Focus Korea: Bong Joon-ho

Bong Joon-HoThe gripping films of Korean enfant terrible Bong Joon-ho (b. 1969) offer engaging and intense reinventions of popular genres. His four feature films are animated by a flair for dramatic cinematic storytelling and sharp yet subtle commentary on the historical and political complexities of present-day Korean society.

Bong’s singular talent lies in his ability to interweave multiple narrative strands, a wide range of memorable characters, and a dramatic spectrum of moods, from elegiac to terrifying to charming. Bong’s dark crime stories offer him the broadest range to fully sound the depths of his open-ended characters – and, by extension, the Korean nation.

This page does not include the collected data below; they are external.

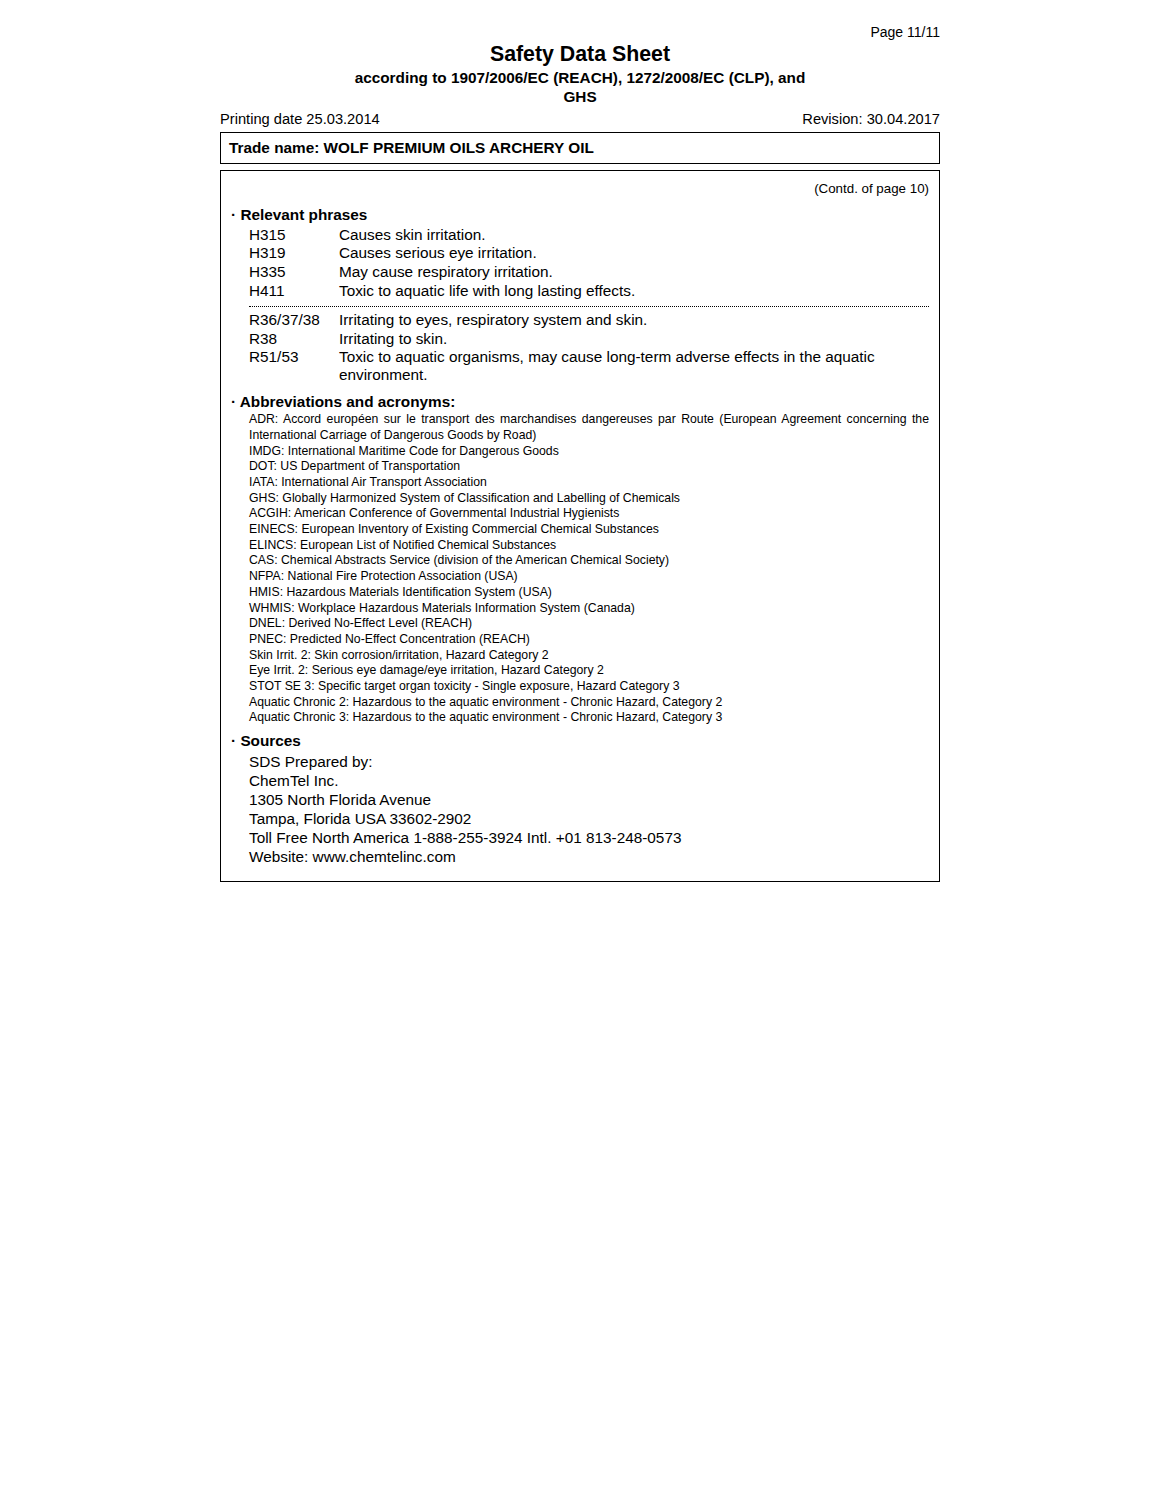Page 11/11
Safety Data Sheet
according to 1907/2006/EC (REACH), 1272/2008/EC (CLP), and
GHS
Printing date 25.03.2014 Revision: 30.04.2017
Trade name: WOLF PREMIUM OILS ARCHERY OIL
(Contd. of page 10)
Relevant phrases
| H315 | Causes skin irritation. |
| H319 | Causes serious eye irritation. |
| H335 | May cause respiratory irritation. |
| H411 | Toxic to aquatic life with long lasting effects. |
| R36/37/38 | Irritating to eyes, respiratory system and skin. |
| R38 | Irritating to skin. |
| R51/53 | Toxic to aquatic organisms, may cause long-term adverse effects in the aquatic environment. |
Abbreviations and acronyms:
ADR: Accord européen sur le transport des marchandises dangereuses par Route (European Agreement concerning the International Carriage of Dangerous Goods by Road)
IMDG: International Maritime Code for Dangerous Goods
DOT: US Department of Transportation
IATA: International Air Transport Association
GHS: Globally Harmonized System of Classification and Labelling of Chemicals
ACGIH: American Conference of Governmental Industrial Hygienists
EINECS: European Inventory of Existing Commercial Chemical Substances
ELINCS: European List of Notified Chemical Substances
CAS: Chemical Abstracts Service (division of the American Chemical Society)
NFPA: National Fire Protection Association (USA)
HMIS: Hazardous Materials Identification System (USA)
WHMIS: Workplace Hazardous Materials Information System (Canada)
DNEL: Derived No-Effect Level (REACH)
PNEC: Predicted No-Effect Concentration (REACH)
Skin Irrit. 2: Skin corrosion/irritation, Hazard Category 2
Eye Irrit. 2: Serious eye damage/eye irritation, Hazard Category 2
STOT SE 3: Specific target organ toxicity - Single exposure, Hazard Category 3
Aquatic Chronic 2: Hazardous to the aquatic environment - Chronic Hazard, Category 2
Aquatic Chronic 3: Hazardous to the aquatic environment - Chronic Hazard, Category 3
Sources
SDS Prepared by:
ChemTel Inc.
1305 North Florida Avenue
Tampa, Florida USA 33602-2902
Toll Free North America 1-888-255-3924 Intl. +01 813-248-0573
Website: www.chemtelinc.com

Ultimately, his work presents a cynical view of human nature, with the bonds of family, community and friendship constantly broken by cruelty, apathy and hypocrisy. Bong’s seemingly straightforward narratives are shadowed by strange enigmas, not so much over what is happening but in what the events ultimately mean. One is never certain whether his characters should be understood as heroic, tragic, grotesque or comic, an unsettling ambiguity that lends Bong’s films their haunting emotional depths. (Harvard Film Archive)

After completing only three feature films, writer and director Bong Joon-ho’s undeniable talent pushed him to the forefront of the Korean film industry. Barking Dogs Never Bite (2000), part black comedy and part social satire, indicated the arrival of a unique sensibility. Memories of Murder (2003) was a gripping thriller about a series of unsolved murders in the 1980s. The Host (2006) followed a family as they dealt with a monster that rose from the Han River in the middle of Seoul.

The films of Bong Joon-ho regularly, and brilliantly, break with convention, thanks to an imagination that is not confined to the accepted parameters of humor, suspense, or horror. Bong Joon-ho remains a director of intimacy even as he puts himself in the public eye, and despite holding the Korean box office admissions record (with 13 million ticket sales for The Host), he chose to examine the simple figure of the mother for his latest film. Mother (2009) dissolves Korean social realism and family drama in a vat of larger-than-life imagination. Bong turns his camera on a figure well known to all, once again exploring it through unexpected cinematic aspects.